Central nervous system integration of sensorimotor signals in oral and pharyngeal structures: oropharyngeal kinematics response to recurrent laryngeal nerve lesion

Safe, efficient liquid feeding in infant mammals requires the central coordination of oropharyngeal structures innervated by multiple cranial and spinal nerves. The importance of laryngeal sensation and central sensorimotor integration in this system is poorly understood. Recurrent laryngeal nerve lesion (RLN) results in increased aspiration, though the mechanism for this is unclear. This study aimed to determine the effect of unilateral RLN lesion on the motor coordination of infant liquid feeding. We hypothesized that 1) RLN lesion results in modified swallow kinematics, 2) postlesion oropharyngeal kinematics of unsafe swallows differ from those of safe swallows, and 3) nonswallowing phases of the feeding cycle show changed kinematics postlesion. We implanted radio opaque markers in infant pigs and filmed them pre- and postlesion with high-speed videofluoroscopy. Markers locations were digitized, and swallows were assessed for airway protection. RLN lesion resulted in modified kinematics of the tongue relative to the epiglottis in safe swallows. In lesioned animals, safe swallow kinematics differed from unsafe swallows. Unsafe swallow postlesion kinematics resembled prelesion safe swallows. The movement of the tongue was reduced in oral transport postlesion. Between different regions of the tongue, response to lesion was similar, and relative timing within the tongue was unchanged. RLN lesion has a pervasive effect on infant feeding kinematics, related to the efficiency of airway protection. The timing of tongue and hyolaryngeal kinematics in swallows is a crucial locus for swallow disruption. Laryngeal sensation is essential for the central coordination in feeding of oropharyngeal structures receiving motor inputs from different cranial nerves.

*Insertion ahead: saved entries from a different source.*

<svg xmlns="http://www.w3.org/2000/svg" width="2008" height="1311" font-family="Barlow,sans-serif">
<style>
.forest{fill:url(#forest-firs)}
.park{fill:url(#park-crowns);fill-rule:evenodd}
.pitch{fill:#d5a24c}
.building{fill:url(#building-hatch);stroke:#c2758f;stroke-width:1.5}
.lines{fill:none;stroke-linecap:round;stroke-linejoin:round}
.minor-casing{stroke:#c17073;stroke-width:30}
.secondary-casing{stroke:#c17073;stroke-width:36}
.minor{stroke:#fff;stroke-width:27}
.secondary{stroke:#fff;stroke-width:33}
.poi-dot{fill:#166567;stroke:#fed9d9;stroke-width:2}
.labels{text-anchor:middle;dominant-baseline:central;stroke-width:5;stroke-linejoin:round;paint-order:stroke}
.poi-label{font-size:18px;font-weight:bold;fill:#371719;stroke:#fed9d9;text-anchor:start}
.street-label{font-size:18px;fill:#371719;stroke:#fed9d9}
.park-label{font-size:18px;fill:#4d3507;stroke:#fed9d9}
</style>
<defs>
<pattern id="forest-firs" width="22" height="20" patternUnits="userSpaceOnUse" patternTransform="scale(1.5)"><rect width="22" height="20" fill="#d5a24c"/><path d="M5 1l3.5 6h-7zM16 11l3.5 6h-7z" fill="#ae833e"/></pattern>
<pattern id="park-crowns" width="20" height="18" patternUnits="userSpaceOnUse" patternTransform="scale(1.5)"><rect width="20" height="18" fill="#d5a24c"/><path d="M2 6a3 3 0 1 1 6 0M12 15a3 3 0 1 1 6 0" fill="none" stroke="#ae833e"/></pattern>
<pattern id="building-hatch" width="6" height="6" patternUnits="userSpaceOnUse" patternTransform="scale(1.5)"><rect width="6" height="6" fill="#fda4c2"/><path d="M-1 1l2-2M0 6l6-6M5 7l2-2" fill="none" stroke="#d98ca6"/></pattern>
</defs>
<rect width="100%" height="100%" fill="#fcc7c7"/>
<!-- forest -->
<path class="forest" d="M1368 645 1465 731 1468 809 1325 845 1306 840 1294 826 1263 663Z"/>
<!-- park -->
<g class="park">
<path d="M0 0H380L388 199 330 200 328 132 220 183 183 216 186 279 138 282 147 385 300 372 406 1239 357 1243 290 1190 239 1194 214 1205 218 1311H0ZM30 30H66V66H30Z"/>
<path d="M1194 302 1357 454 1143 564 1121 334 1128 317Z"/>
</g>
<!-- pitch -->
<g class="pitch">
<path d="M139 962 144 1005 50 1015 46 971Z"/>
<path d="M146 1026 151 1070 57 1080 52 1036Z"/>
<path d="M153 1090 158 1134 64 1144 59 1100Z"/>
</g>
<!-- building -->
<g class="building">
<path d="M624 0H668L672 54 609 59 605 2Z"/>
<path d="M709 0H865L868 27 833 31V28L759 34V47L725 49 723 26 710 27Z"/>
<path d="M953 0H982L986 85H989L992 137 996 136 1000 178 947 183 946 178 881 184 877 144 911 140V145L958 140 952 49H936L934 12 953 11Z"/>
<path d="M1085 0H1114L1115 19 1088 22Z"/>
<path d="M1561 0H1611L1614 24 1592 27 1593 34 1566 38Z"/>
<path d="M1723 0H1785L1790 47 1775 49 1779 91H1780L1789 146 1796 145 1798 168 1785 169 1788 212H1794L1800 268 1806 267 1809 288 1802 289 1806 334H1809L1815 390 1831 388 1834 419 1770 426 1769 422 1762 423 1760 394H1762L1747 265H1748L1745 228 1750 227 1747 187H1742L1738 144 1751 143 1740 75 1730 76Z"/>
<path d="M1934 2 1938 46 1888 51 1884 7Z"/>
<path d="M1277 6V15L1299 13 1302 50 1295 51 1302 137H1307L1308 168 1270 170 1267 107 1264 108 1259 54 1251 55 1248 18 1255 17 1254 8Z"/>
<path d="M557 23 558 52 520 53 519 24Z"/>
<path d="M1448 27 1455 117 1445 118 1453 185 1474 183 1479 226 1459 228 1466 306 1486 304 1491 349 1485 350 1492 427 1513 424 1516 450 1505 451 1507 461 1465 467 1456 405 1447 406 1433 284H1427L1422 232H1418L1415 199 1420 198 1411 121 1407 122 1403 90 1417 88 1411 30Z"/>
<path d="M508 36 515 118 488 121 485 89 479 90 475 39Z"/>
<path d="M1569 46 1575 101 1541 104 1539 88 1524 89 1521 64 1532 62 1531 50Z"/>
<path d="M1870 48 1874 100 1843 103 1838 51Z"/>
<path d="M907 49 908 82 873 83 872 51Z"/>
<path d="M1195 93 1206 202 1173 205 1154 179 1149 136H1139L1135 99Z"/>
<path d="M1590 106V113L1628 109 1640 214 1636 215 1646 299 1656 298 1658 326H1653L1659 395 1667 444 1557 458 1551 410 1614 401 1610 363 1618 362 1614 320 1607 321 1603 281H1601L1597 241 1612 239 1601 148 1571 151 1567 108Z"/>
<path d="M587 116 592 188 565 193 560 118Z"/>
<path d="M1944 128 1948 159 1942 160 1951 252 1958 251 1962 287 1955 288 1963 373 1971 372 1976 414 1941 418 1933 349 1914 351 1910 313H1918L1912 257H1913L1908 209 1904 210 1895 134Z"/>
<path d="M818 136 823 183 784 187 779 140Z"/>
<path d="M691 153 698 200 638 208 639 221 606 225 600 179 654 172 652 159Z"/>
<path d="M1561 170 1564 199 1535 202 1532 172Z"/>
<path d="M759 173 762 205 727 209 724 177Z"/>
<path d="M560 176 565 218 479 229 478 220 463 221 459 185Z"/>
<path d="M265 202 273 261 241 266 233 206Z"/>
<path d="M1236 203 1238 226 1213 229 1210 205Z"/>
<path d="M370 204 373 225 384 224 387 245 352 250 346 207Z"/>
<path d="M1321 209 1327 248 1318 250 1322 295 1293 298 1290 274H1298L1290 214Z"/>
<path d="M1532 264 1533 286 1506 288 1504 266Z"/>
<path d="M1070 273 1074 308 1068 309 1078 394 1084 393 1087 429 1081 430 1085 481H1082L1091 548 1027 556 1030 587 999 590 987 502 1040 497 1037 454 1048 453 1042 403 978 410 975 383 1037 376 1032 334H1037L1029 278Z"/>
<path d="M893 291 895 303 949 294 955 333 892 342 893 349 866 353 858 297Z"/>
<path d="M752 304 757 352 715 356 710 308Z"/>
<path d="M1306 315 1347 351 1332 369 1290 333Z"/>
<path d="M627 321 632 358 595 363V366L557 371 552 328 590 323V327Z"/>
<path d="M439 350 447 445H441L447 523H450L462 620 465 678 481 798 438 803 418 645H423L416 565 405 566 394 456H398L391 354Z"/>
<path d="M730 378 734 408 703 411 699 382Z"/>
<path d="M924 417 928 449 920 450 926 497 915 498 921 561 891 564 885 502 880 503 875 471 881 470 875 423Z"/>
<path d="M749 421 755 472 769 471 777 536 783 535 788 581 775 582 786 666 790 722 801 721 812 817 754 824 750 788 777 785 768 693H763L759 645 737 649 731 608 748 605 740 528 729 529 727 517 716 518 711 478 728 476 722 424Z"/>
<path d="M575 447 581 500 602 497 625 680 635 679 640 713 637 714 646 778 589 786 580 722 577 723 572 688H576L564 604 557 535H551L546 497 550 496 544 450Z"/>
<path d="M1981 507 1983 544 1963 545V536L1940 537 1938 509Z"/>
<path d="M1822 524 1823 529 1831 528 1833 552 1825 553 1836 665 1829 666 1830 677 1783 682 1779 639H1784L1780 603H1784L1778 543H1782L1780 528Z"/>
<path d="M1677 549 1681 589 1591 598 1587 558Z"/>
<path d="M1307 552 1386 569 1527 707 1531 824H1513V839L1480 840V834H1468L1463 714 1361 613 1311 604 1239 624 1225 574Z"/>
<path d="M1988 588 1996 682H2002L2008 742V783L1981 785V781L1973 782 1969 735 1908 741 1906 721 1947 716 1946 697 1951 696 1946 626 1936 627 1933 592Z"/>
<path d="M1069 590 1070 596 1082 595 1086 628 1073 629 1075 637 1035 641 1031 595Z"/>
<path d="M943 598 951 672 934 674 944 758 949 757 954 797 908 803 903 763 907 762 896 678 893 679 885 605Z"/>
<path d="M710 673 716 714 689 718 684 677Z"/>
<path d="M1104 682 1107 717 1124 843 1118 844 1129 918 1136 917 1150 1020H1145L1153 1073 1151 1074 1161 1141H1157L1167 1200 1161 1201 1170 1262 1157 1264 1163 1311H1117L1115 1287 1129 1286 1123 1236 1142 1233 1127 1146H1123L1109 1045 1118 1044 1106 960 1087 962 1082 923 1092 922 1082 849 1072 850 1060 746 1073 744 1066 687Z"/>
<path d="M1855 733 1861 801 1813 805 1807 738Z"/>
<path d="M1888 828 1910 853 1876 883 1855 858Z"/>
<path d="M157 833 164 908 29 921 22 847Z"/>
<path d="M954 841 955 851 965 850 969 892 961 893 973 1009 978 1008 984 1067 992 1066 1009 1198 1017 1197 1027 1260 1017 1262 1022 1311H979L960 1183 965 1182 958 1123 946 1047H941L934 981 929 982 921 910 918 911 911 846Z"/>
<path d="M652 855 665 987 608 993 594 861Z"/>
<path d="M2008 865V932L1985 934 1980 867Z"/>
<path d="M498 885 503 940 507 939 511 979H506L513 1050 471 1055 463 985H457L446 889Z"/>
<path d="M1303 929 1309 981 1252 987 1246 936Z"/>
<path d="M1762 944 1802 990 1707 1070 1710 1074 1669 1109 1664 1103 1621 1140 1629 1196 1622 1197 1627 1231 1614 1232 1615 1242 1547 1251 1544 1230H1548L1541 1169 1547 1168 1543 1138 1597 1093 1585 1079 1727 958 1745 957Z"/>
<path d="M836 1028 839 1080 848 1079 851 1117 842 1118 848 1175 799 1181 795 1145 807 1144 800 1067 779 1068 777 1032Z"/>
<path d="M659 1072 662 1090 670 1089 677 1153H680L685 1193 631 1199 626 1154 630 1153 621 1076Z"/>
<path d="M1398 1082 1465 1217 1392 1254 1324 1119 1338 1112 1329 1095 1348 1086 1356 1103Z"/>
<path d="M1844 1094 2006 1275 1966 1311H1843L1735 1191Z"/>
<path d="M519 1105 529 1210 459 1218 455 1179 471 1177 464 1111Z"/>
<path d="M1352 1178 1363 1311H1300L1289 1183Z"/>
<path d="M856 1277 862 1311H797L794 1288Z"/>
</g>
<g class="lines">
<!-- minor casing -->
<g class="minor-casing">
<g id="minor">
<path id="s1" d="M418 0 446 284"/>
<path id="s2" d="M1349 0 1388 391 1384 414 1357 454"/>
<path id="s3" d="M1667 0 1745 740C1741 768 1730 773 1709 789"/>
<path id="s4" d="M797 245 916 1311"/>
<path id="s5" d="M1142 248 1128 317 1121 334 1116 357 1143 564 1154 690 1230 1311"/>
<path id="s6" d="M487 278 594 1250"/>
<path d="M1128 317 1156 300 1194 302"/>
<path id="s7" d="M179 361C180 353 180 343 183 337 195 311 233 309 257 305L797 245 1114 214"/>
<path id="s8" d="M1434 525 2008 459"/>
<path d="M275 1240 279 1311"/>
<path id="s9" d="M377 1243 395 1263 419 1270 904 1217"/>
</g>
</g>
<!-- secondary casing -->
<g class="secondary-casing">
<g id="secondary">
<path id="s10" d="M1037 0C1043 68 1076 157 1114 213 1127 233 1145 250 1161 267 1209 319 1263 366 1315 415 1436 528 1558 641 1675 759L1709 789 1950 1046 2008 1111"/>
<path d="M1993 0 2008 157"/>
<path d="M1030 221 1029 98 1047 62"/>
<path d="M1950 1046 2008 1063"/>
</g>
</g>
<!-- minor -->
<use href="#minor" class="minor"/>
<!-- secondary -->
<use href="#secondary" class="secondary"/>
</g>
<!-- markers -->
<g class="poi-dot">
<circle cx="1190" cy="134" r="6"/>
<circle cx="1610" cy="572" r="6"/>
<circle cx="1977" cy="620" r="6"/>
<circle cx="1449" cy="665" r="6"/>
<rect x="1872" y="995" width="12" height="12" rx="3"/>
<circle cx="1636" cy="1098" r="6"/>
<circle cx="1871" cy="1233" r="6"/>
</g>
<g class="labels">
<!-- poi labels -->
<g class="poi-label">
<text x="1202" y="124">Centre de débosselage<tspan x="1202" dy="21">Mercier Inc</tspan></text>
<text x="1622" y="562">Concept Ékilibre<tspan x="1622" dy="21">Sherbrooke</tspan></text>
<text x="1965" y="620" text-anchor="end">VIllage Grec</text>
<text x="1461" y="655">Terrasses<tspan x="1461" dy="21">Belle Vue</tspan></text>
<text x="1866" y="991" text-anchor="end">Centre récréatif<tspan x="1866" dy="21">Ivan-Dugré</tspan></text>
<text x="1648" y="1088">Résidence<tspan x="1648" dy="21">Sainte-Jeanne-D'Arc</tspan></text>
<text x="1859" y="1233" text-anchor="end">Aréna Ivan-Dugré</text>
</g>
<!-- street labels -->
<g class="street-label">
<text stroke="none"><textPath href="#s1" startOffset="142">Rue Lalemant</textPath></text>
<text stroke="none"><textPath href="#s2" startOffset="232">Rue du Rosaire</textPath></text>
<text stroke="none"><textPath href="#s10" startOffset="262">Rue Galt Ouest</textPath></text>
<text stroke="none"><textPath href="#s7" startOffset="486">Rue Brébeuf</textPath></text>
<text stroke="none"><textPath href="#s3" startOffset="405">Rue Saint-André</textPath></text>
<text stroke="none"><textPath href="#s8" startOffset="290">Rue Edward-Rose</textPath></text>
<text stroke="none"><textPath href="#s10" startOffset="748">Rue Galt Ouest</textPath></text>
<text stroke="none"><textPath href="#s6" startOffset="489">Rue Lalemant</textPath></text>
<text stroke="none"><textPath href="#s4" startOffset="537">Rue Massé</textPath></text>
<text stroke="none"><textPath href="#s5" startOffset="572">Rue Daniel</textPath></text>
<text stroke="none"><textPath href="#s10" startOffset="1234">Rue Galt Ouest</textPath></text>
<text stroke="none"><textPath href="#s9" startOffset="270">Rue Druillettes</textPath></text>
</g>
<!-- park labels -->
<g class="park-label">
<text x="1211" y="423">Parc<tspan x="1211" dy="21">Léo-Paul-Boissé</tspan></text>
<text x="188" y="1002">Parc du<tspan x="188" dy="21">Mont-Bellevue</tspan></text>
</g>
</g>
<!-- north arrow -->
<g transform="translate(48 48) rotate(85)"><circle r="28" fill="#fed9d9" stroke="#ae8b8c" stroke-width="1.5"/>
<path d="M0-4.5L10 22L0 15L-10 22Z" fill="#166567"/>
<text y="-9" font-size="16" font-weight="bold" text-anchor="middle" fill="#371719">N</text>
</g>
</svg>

Development, reliability, and validation of an infant mammalian penetration-aspiration scale

A penetration-aspiration scale exists for assessing airway protection in adult videofluoroscopy and fiberoptic endoscopic swallowing studies; however, no such scale exists for animal models. The aim of this study was threefold: (1) develop a penetration-aspiration scale (PAS) for infant mammals, (2) test the scale's intra- and interrater reliabilities, and (3) validate the use of the scale for distinguishing between abnormal and normal animals. After discussion and reviewing many videos, the result was a 7-point infant mammal PAS. Reliability was tested by having five judges score 90 swallows recorded with videofluoroscopy across two time points. In these videos, the frame rate was either 30 or 60 frames per second and the animals were either normal, had a unilateral superior laryngeal nerve (SLN) lesion, or had hard palate local anesthesia. The scale was validated by having one judge score videos of both normal and SLN lesioned pigs and testing the difference using a t test. Raters had a high intrarater reliability [average κ = 0.82, intraclass correlation coefficient (ICC) = 0.92] and high interrater reliability (average κ = 0.68, ICC = 0.66). There was a significant difference in reliability for videos captured at 30 and 60 frames per second for scores of 3 and 7 (P < 0.001). The scale was also validated for distinguishing between normal and abnormal pigs (P < 0.001). Given the increasing number of animal studies using videofluoroscopy to study dysphagia, this scale provides a valid and reliable measure of airway protection during swallowing in infant pigs that will give these animal models increased translational significance.